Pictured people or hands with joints
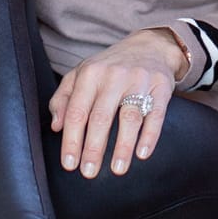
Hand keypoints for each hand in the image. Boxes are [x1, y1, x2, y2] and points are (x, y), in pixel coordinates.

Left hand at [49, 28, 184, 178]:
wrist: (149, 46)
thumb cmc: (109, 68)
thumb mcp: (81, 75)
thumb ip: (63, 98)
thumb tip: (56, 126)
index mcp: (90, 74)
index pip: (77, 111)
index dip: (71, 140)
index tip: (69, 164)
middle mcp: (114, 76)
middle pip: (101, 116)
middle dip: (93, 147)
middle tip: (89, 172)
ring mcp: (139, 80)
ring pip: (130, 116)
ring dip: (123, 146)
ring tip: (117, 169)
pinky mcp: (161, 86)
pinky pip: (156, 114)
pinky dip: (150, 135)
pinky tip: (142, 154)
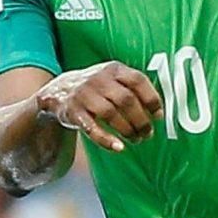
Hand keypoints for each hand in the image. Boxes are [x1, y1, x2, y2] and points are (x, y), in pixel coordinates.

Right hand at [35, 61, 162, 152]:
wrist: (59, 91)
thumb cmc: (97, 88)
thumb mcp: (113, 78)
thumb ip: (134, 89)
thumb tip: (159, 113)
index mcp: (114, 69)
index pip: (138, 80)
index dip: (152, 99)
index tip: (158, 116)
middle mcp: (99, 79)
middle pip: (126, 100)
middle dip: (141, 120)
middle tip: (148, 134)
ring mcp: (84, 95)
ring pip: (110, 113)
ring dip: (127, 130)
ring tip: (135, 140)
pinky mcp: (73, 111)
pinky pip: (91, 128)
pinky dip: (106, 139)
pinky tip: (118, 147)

> Problem requirements: Return every line in the records that includes the string "index".

> Exercise response:
index mcp: (90, 74)
index pip: (77, 111)
index dip: (71, 140)
index tip: (69, 164)
index mcp: (114, 69)
index pip: (138, 80)
index dip: (152, 99)
index tip: (158, 116)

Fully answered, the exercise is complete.